Wikileaks we're waiting for
Claudia Rosett:
I would add the ISI files on their Afghan operations. Let's see if what is our files matches what is in their files. Also get us the data on Gulf country contributions to al Qaeda and the Taliban.
And, for real transparency, gives us the names of the people who provided all this information to you.
...She is right.
If Assange is serious about his ethical mission, here’s a wish list for some additional leaks that might just bring more balance to the WikiLeaks pursuit of transparency:
1) The Iranian files. Lots of scope here for greater transparency. Can WikiLeaks bring us the internal correspondence of the Iranian Revolutionary Guard Corps? The files of the Iranian nuclear program? The motherlode of records that presumably exists, somewhere, on the provision of money and weapons to Iran’s terrorist clients such as Hamas and Hezbollah?
2) The Taliban/Al Qaeda Recent Hard Drives. We’re seeing a heaping portion of American war documents. The Taliban and Al Qaeda may be less prolific in their record-keeping, but they do keep records. Remember that computer hard-drive the Wall Street Journal came up with in Kabul in 2001? When will WikiLeaks bring us the 2010 data dump of terrorist hard drives galore? If the idea is to expose the realities of this war, where’s the rest of the picture?
3) The Kim Jong Il Chronicles. Not easy, granted. But North Korea is a festering threat to global security, dealing missiles and nuclear technology into the Middle East. While this is a hard nut to crack, there are North Korean defectors out there, and leads worth following for those with the resources to go all-out pursuing documentation. Fascinating items have turned up here and there over the few years, in congressional investigations and reports by private think tanks. Please! — find and show us more.
4) The Network News — and we’re not talking here about Katie Couric. How about a full set of documents on the Syrian-North Korean networks that went into building a clandestine nuclear reactor on the Euphrates?

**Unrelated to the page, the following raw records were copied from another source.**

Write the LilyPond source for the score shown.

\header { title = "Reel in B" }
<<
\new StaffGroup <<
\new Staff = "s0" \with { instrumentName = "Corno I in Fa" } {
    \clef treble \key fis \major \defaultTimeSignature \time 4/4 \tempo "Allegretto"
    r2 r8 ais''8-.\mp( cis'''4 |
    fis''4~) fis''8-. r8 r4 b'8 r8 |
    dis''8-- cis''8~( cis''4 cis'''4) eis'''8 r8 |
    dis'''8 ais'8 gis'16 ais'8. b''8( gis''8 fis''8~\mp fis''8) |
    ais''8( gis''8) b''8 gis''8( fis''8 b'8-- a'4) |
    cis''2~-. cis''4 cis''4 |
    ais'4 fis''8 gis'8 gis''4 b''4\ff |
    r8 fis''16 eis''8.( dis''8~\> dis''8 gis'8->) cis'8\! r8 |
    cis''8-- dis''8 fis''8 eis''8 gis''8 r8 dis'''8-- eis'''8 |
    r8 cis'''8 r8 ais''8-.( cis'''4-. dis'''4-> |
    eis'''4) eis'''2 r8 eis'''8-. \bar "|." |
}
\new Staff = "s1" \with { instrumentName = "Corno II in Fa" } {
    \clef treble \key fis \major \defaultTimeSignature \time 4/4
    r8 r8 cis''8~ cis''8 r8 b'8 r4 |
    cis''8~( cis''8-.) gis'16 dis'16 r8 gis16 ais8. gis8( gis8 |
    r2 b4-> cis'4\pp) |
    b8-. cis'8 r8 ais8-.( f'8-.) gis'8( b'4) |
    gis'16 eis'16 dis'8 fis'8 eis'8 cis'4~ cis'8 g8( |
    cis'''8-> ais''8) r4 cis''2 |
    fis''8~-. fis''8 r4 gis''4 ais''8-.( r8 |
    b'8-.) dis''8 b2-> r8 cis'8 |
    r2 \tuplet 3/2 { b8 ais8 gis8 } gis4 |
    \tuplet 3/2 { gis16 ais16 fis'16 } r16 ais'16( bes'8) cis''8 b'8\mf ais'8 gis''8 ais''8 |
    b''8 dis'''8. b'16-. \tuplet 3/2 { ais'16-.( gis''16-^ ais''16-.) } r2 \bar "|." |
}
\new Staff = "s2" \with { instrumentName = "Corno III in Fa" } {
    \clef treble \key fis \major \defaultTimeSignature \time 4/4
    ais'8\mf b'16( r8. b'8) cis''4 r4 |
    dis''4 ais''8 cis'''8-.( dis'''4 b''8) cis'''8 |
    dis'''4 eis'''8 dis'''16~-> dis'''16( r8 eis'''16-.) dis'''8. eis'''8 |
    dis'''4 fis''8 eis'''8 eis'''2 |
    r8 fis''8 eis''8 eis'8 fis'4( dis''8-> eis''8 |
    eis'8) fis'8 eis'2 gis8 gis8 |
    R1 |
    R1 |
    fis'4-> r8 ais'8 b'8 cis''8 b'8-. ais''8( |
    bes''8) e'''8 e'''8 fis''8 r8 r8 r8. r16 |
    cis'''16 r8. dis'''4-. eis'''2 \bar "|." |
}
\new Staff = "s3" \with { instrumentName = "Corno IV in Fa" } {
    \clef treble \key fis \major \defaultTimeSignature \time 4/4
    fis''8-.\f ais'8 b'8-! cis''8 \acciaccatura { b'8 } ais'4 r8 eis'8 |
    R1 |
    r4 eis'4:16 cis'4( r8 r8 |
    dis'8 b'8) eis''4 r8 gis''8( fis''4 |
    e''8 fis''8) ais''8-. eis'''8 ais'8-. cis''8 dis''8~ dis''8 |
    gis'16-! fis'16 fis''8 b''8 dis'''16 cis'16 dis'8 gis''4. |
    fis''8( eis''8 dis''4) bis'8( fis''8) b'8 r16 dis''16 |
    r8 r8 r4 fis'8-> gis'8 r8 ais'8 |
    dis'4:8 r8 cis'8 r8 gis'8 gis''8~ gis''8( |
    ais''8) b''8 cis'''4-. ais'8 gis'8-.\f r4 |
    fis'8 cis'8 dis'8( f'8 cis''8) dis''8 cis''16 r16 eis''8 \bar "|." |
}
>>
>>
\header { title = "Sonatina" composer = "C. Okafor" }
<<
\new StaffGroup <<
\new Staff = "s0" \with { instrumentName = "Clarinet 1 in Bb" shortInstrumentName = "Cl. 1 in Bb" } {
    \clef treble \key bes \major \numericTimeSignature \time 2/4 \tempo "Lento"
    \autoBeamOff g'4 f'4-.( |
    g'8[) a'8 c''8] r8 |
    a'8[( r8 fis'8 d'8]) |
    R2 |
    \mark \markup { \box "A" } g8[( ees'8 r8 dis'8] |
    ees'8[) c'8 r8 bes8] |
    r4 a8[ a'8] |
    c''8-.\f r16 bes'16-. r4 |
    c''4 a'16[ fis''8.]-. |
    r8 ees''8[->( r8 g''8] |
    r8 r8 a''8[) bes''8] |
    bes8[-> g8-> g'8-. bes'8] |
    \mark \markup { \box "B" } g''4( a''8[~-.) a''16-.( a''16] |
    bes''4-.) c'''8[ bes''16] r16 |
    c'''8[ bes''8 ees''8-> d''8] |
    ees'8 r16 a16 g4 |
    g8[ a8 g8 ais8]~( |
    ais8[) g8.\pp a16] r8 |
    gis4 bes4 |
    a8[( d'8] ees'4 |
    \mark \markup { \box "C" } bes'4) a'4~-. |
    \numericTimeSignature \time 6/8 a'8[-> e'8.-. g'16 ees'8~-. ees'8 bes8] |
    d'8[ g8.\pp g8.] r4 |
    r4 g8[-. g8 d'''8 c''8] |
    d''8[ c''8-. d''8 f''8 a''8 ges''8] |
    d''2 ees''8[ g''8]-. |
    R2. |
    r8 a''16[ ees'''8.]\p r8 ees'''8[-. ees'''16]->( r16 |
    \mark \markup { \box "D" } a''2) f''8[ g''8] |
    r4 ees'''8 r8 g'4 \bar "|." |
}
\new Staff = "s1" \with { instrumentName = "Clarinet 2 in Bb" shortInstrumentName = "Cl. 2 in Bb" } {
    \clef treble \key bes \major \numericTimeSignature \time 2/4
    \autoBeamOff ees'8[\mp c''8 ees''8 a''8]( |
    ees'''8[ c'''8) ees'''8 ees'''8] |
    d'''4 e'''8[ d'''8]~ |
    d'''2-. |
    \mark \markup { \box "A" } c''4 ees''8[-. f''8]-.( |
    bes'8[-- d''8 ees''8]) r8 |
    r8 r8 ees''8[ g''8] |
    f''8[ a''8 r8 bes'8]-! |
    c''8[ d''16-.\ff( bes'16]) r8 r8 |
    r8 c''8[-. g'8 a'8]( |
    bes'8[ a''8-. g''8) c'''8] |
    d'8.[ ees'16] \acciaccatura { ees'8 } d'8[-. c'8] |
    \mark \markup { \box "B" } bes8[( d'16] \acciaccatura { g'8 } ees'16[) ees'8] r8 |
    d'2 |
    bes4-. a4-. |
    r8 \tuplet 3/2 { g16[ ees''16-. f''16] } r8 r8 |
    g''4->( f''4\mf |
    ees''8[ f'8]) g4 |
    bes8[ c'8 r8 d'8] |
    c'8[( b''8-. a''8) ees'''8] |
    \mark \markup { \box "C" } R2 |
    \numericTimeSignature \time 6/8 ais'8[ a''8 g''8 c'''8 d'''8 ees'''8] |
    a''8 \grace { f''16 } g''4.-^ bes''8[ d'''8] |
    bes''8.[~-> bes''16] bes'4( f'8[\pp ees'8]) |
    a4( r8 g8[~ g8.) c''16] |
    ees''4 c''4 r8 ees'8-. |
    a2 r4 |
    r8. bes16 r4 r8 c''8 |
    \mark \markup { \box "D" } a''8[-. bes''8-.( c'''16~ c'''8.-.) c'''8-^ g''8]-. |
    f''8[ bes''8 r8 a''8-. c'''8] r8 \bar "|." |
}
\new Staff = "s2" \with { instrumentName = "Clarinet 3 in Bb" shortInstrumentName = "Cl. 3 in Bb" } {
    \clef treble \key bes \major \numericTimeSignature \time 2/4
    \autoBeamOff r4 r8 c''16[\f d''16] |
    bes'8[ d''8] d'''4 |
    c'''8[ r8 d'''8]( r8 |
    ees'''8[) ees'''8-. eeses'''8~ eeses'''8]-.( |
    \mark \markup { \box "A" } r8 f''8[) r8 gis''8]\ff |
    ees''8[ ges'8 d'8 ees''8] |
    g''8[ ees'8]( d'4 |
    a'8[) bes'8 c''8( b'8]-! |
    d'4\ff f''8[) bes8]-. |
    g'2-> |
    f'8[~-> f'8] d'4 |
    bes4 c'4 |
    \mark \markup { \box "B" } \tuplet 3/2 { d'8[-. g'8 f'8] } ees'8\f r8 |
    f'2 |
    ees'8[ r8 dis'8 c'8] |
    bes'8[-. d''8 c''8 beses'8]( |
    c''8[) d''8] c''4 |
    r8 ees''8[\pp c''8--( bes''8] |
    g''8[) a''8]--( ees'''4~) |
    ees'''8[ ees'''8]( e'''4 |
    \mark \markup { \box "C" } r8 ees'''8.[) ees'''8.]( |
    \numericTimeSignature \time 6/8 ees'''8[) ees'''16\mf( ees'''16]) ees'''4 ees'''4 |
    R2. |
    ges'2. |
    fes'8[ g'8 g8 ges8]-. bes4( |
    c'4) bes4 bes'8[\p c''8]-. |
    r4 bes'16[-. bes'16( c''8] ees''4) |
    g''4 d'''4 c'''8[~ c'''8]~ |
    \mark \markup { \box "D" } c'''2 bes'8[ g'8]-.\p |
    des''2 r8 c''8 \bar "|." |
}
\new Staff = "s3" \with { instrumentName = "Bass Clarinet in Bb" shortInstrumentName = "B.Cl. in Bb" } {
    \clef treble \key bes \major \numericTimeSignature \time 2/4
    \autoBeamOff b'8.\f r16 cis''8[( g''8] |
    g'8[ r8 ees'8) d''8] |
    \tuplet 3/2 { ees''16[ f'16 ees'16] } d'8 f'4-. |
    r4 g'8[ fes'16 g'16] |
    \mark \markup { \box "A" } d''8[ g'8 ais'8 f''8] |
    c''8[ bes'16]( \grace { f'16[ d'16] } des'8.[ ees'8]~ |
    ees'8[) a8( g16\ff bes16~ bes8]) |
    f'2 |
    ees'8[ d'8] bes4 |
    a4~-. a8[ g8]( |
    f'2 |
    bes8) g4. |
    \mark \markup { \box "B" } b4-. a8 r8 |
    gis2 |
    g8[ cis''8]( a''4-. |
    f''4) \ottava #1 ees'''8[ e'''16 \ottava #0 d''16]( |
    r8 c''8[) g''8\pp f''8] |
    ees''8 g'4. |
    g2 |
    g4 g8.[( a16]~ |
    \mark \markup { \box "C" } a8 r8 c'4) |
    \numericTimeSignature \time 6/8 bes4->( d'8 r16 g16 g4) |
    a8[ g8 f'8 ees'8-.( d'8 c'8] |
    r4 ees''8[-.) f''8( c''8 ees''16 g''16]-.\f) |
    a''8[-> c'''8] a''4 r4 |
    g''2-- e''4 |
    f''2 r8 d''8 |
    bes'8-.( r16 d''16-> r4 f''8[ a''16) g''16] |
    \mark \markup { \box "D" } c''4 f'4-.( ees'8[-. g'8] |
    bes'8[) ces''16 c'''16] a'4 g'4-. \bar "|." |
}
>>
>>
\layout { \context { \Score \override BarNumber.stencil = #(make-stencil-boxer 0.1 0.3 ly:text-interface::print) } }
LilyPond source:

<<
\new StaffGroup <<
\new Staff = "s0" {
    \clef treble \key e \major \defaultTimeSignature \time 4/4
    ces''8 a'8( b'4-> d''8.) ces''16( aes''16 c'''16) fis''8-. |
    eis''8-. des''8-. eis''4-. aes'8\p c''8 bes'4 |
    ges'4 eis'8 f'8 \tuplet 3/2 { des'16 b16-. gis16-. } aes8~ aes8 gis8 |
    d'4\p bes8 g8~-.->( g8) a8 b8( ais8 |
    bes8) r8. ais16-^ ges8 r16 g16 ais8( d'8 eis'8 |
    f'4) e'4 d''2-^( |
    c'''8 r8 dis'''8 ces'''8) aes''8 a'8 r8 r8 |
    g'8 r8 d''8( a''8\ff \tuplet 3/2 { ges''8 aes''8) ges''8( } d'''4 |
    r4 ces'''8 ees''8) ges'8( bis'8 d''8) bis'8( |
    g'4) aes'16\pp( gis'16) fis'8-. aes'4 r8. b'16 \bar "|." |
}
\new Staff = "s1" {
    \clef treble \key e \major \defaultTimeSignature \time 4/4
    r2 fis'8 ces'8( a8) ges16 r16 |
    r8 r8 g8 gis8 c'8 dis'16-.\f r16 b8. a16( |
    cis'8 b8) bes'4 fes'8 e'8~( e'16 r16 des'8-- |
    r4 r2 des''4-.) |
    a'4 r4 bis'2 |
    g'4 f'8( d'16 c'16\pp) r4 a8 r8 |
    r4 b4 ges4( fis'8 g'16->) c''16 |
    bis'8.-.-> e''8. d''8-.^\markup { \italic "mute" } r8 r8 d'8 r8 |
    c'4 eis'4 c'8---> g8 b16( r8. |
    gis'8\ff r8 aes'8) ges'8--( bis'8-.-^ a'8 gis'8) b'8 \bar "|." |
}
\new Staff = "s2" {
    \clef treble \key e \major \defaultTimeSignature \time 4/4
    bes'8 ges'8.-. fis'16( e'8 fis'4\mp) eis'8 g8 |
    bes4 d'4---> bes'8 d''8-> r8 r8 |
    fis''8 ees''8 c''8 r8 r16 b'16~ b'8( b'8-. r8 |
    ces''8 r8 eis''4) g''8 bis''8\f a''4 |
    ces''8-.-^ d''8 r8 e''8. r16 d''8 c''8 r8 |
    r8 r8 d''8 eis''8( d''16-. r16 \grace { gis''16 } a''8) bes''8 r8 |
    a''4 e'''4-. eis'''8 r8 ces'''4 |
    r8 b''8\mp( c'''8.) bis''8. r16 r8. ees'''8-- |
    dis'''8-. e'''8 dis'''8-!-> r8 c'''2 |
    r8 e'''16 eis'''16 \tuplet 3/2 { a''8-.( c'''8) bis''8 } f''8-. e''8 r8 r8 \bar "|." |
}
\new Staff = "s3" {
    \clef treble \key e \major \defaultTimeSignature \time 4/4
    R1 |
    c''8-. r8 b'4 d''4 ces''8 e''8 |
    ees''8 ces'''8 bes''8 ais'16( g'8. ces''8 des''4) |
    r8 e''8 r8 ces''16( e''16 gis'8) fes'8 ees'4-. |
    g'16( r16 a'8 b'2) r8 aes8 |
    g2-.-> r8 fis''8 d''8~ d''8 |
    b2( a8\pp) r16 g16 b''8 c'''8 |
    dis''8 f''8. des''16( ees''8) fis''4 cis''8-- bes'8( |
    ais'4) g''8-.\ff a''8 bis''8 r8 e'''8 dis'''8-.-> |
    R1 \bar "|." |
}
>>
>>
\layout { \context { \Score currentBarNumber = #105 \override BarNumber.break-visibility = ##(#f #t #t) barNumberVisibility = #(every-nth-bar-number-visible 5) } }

Or recent records of secret communications among China, Russia, North Korea, Iran, Pakistan, Turkey, Syria and Venezuela that might bring a little more transparency to the underworld of networking — in both weapons and diplomatic games — related to missiles and nuclear proliferation?
Those are just a few obvious suggestions for the wish list, if WikiLeaks is serious about its commitment to exposing abuses of power. Not as easy to get hold of as classified U.S. documents, but of far greater potential value, if the real aim is to expose what ails the modern world.
I would add the ISI files on their Afghan operations. Let's see if what is our files matches what is in their files. Also get us the data on Gulf country contributions to al Qaeda and the Taliban.
And, for real transparency, gives us the names of the people who provided all this information to you.